By Alan Benjamin
Foes of privatization in Bang-ladesh drew global support for their seven-year fight against Stevedoring Services of America (SSA) at the “National Convention to Save Chittagong, Save the Country,” held March 18. The event brought more than 1,000 Bangladeshi unionists and activists to Chittagong, along with invited guests from Pakistan, India, France and the U.S.
Shariat Ullah, general secretary of the Chittagong Port Workers Union, opened the convention with a detailed account of the protracted struggle by the dockworkers to save their port and their jobs from SSA’s privatization scheme. SSA is the same company that led the employer offensive against the ILWU during the 2002 longshore contract struggle and got a $4.8 million contract from the Bush administration to operate the port of Umm Qasr in Iraq.
SSA is trying to build a half-billion-dollar mega-terminal on the Karnafuli River just downstream from the public Port of Chittagong, where 50,000 union dockworkers make a living. Its location would block much of the public port’s traffic and its huge capacity would siphon most of the public port’s work. The notoriously anti-union SSA would not likely abide by the wage and working standards of the unionized Chittagong dockers, effectively destroying the jobs and livelihoods of all those who depend on the economic activity of Bangladesh’s only real port.
Sk Shahidullah, convener of the Save Oil, Gas, Port, and Power [from privatization] National Committee, also addressed the gathering and placed the struggle of the portworkers in the context of the nationwide fight to defend and preserve all public services and enterprises placed on the chopping block by the government at the behest of the IMF and World Bank.
Chittagong Mayor ABM Mohiud-din Chowdhury highlighted the opening session with his review and denunciation of SSA, its many maneuvers to try to take over the port of Chittagong, and the system it represents.
“I salute the presence at our National Convention of Brother Clarence Thomas from the ILWU in the United States,” Chowdhury said. “I want to thank him for everything he is doing for our city. I salute him as a representative of the American people, which I do not confuse with the American administration and system. I condemn that system. The United States today wishes to control the port of Chittagong so that they can control our entire sub-continent. They have taken over Afghanistan and Iraq. And they want more.

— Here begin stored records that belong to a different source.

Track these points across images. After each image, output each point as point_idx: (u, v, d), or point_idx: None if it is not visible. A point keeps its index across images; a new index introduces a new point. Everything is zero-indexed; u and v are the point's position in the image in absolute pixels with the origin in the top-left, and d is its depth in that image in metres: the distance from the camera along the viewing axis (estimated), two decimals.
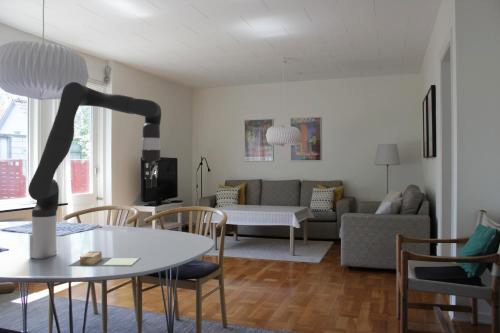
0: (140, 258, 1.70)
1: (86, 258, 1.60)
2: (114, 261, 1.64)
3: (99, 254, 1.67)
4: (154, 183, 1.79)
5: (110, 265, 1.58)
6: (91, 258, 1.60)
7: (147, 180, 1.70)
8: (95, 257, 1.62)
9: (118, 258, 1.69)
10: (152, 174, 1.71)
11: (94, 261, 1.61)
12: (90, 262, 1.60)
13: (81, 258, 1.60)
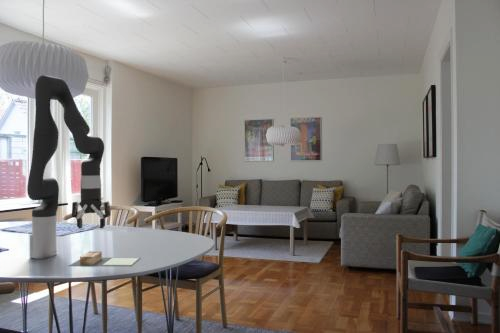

They conquer countries in order to destroy them.”
Thomas, who represented ILWU longshore Local 10 at the convention, recounted the bitter struggles waged by the longshore workers in the U.S. against SSA. He told the Bangladeshi workers, “Your struggle is our struggle, just like our struggle is your struggle.”
Thomas noted that SSA is seeking to do the same thing to portworkers in Chittagong that it has attempted to do to longshore workers in the U.S. He went on to talk about the March 20th antiwar demonstrations around the world and the fight of the Oakland 25, who were facing charges after police attacked their peaceful picket of SSA in an antiwar protest on the Oakland docks April 7, 2003. Convention delegates gave Thomas a standing ovation.
At the close of the convention, the delegates unanimously approved the Final Declaration prepared by the convention conveners and presented to the gathering by Taffazul Hussain, president of the Bangladesh National Workers Federation.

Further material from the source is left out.